Contrary to other actors, the Ministry of Foreign Affairs had aimed for a moderate approach to volatile issues in the South China Sea, as witnessed by the ministry’s disagreements with Chinese publications calling for an aggressive Chinese presence. However, the ministry’s stance hardened following public opinion in support of China’s ambitions, specifically after the Hainan Island incident and the sinking of a Vietnamese vessel in 2020.

The People’s Liberation Army is able to exert more influence due to its operational autonomy and the participation of its members in the media. While the PLA has a limited influence in the elaboration of China’s foreign policy through the official channels, the reality is that it enjoys a large degree of autonomy to decide how it will implement those policies. The PLA can take decisions on its own and with its own interests in mind. This is problematic considering the lack of coordination and oversight from civilians and the military, which allows the PLA to accentuate tensions for their own gain.

The PLA is also in an excellent position to shape public opinion, which in turn helps to influence the elaboration of China’s foreign policy. Military officers are often embedded in the media to provide their nationalist point of view, such as when retired Rear Admiral Luo Yuan called to bomb American aircraft carriers in the South China Sea or in the aftermath of the Hainan Island incident, when the Chinese military accused the United States of provoking the crash.

Despite the importance of Xi’s position, the Politburo Standing Committee has a central but complex part in the elaboration of matters of conflict. Members of the committee heavily debate decisions so that they are adopted by consensus, and yet the influence of outsiders is not outside the norm. Now retired General Xiong Guangkai, who had been in charge of military intelligence issues, played a key role in the Hainan Island incident, which resulted in the detainment of the US crew. He wielded important influence for more than a decade, thanks to a decision-making system that values ​​the acquisition of information from different sources, and which, tied with a complex system of deliberation, complicates a united response in terms of foreign policy.

As a result of the decentralization experienced after Deng Xiaoping, provincial governments have turned into more powerful actors. The importance of provincial governments is further enhanced by the fact that provincial party secretaries have more or less the same rank as some ministers of the central government. Up to six provincial secretaries of the Chinese Communist Party are members of the Politburo and thus hold a higher rank than the State Council, which deliberates questions of foreign policy.
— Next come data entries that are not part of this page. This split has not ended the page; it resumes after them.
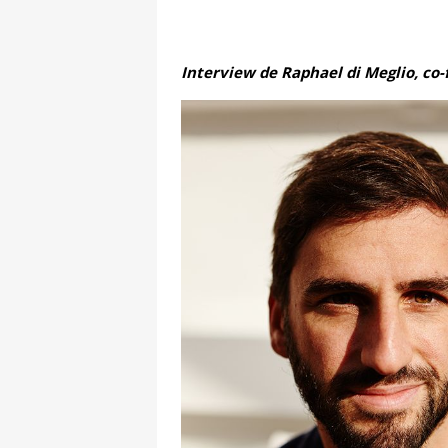
Interview de Raphael di Meglio, co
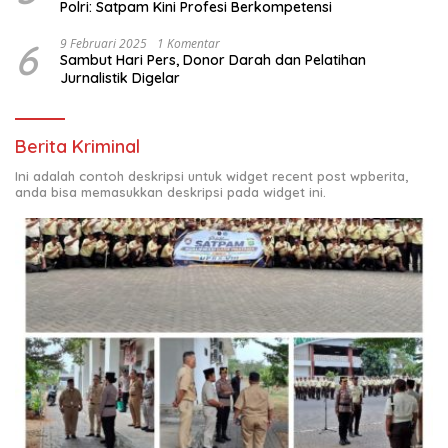
Polri: Satpam Kini Profesi Berkompetensi
6
9 Februari 2025
1 Komentar
Sambut Hari Pers, Donor Darah dan Pelatihan
Jurnalistik Digelar
Berita Kriminal
Ini adalah contoh deskripsi untuk widget recent post wpberita,
anda bisa memasukkan deskripsi pada widget ini.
From around 2002, as China was internationalizing, the provinces were encouraged to build and maintain relationships with other regions in Southeast Asia. While this has allowed China to fulfill two competing objectives, economic growth while defending territorial ambitions, it has also increased the autonomy of provincial governments, whose actions in foreign policy sometimes do not match the interests of the central government. In 2012, even though it sought to reduce tensions with Vietnam, the Chinese government accepted a petition from Hainan province to elevate the status of Sansha, the Chinese administrative unit covering the disputed Paracel and Spratly Islands in the South China Sea, in the background of a Vietnamese maritime law.

Due to the nature of the political regime in China, it is frequently interpreted by the outside world as a uniform and unitary actor, when in reality the picture is far more complicated. While Xi Jinping and the Politburo Standing Committee exert the most influence, it is undeniable that there are many actors at play, which affect how China takes a decision abroad — including the decision to send an alleged surveillance balloon across the US mainland days ahead of a planned visit by US Secretary of State Antony Blinken.